Haugen is a whistleblower for our time. She is the “every girl” who worked hard and had the dream of working at Facebook. Within moments on stage she told the audience that her mother is a priest, one she turned to often for advice and counsel before deciding to come forward. Her mother, she said, told her that “every human being deserves the dignity of the truth.”
“There’s been a pattern of behavior at Facebook where they have consistently prioritized their own profits over our general safety,” said Haugen. Facebook, she said, “has tried to reduce the argument to a false choice between censorship and free speech.” But in fact, she explained, it’s the algorithmic decisions Facebook runs its business on that amplify political discord, and spread misinformation, and contribute to addictive, unhealthy behaviors. The engagements Facebook creates are dangerous because they are based on a megaphone effect in which the most volatile posts are the most amplified.
Haugen has no shortage of remedies for what ails Facebook. She gives props to Twitter and Google, which she says more deftly and more transparently manage content moderation. “We need to make it slower and smaller, not bigger and faster,” she said of Facebook, explaining that smaller groups of family and friends are easier to moderate. She argued that computer scientists need to have a moral compass, and said that happens best when they have a background in humanities as well as coding. And certainly algorithms can be bettered, to change the dynamic of what information is presented to whom.
Finally, she said, “I’m a proponent of corporate governance,” reminding the audience that Mark Zuckerberg is the Chairman, CEO, and Founder of the company, holding well over half of the voting shares. Things are “unlikely to change if that system remains,” she said.
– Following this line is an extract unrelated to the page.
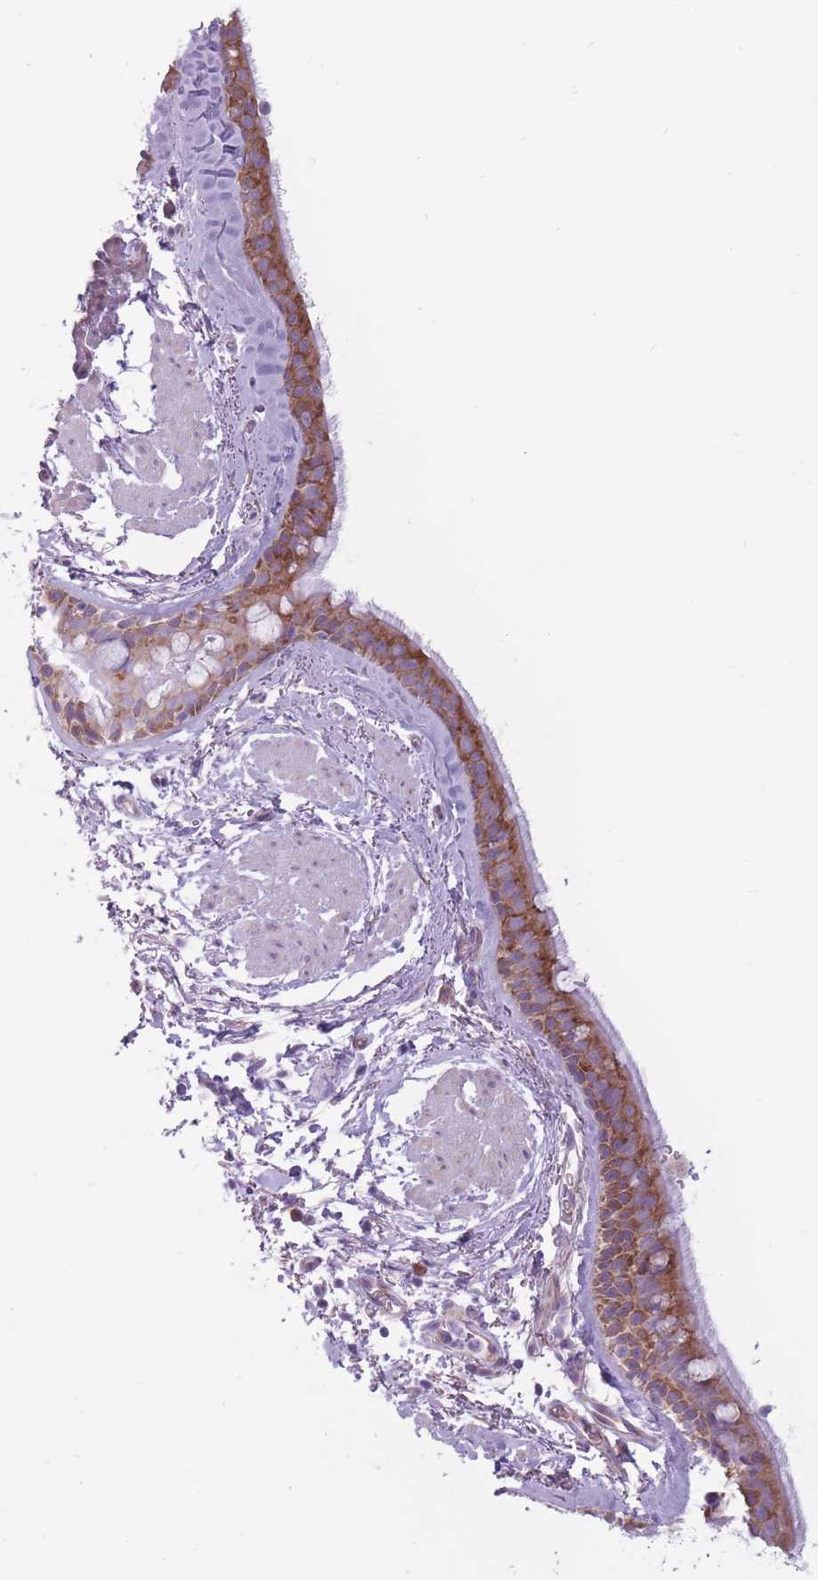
{"staining": {"intensity": "moderate", "quantity": ">75%", "location": "cytoplasmic/membranous"}, "tissue": "bronchus", "cell_type": "Respiratory epithelial cells", "image_type": "normal", "snomed": [{"axis": "morphology", "description": "Normal tissue, NOS"}, {"axis": "topography", "description": "Lymph node"}, {"axis": "topography", "description": "Cartilage tissue"}, {"axis": "topography", "description": "Bronchus"}], "caption": "Protein staining of benign bronchus exhibits moderate cytoplasmic/membranous staining in about >75% of respiratory epithelial cells. Immunohistochemistry stains the protein in brown and the nuclei are stained blue.", "gene": "RPL18", "patient": {"sex": "female", "age": 70}}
“Maybe it’s a chance for someone else to take the reins. Facebook would be stronger with someone who’s willing to focus on safety,” she went on. She rued the fact that Facebook just announced hiring 10,000 engineers to build out its new Meta product, when that many engineers could have been deployed to fix Facebook’s obvious current problems. Though the company has publicly pushed back, declaring that her documents were a “cherrypicked” sample taken out of context, Haugen replied that she welcomes them to release more documents to the public.
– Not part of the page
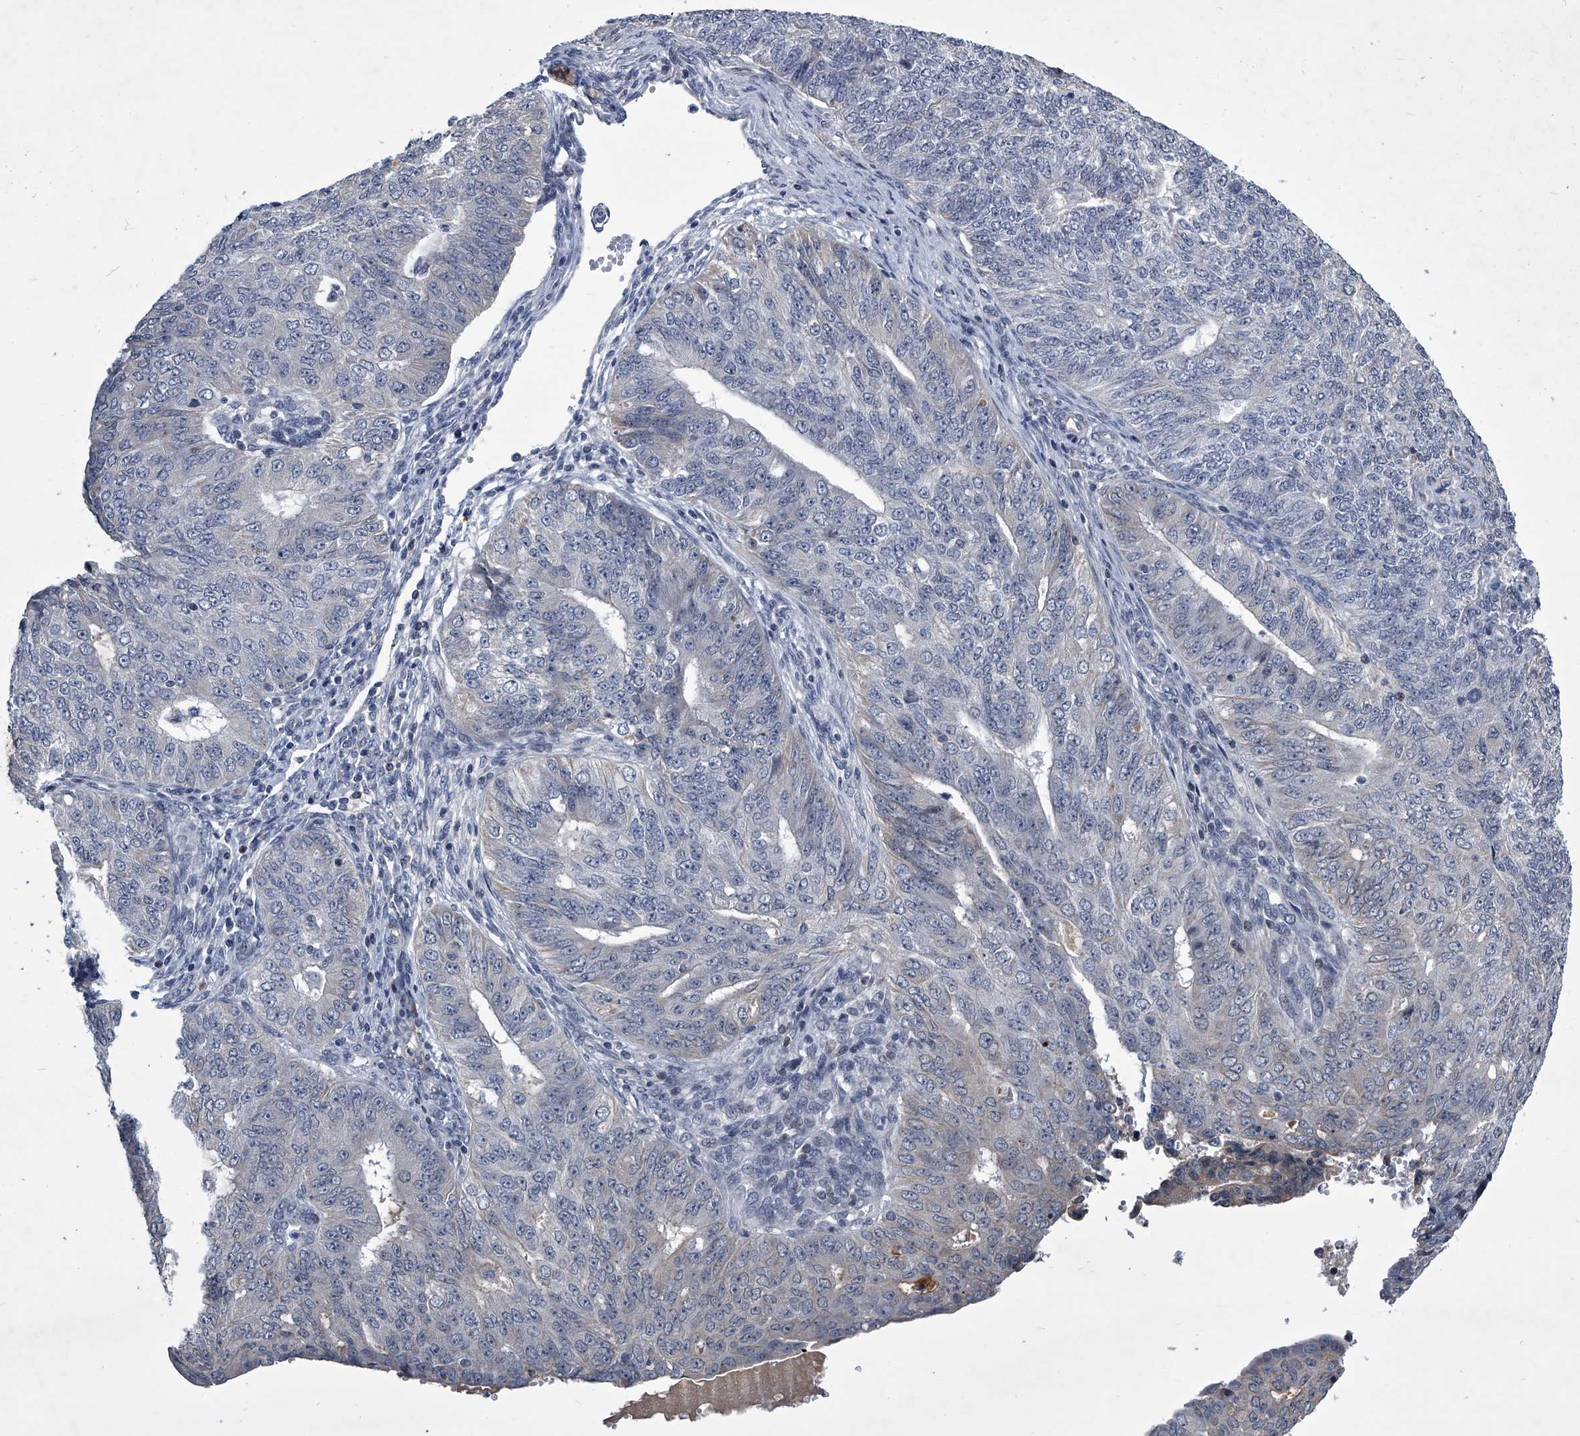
{"staining": {"intensity": "negative", "quantity": "none", "location": "none"}, "tissue": "endometrial cancer", "cell_type": "Tumor cells", "image_type": "cancer", "snomed": [{"axis": "morphology", "description": "Adenocarcinoma, NOS"}, {"axis": "topography", "description": "Endometrium"}], "caption": "Tumor cells are negative for protein expression in human endometrial adenocarcinoma.", "gene": "ZNF76", "patient": {"sex": "female", "age": 32}}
At Web Summit, Facebook had ample opportunity to respond, but after Haugen’s authentically empathetic and smart delivery, its messages rang a bit hollow. Nick Clegg, who appeared at the conference via a Livestream, said, “There are always two sides to a story,” noting that Facebook’s artificial intelligence systems study the prevalence of hate speech on platforms. “Out of ten billion views of content, five might include hate speech – that’s 0.05%,” he said.
Chris Cox, one of Facebook’s earliest employees, now head of product and a close friend of Zuckerberg, also appeared on stage via Livestream, ostensibly to showcase the new Meta agenda. But he offered these words in response to questions about Haugen’s comments: “It’s been a tough period for the company. “He added that he welcomed “difficult conversations” around Facebook’s future.
The media, lawmakers and the Web Summit audience were enamored by Haugen and her message, which came peppered with wonderfully genuine, demurring comments like, “I don’t like to be the center of attention.”
But she came across as a force of nature when she said “Facebook would be stronger with someone who’s willing to focus on safety.” She is committed to a crusade she believes is fundamental to saving lives. What makes her not afraid, she said, is that “I genuinely believe that there are a million, or maybe 10 million lives on the line in the next 20 years, and compared to that, nothing really feels like a real consequence.”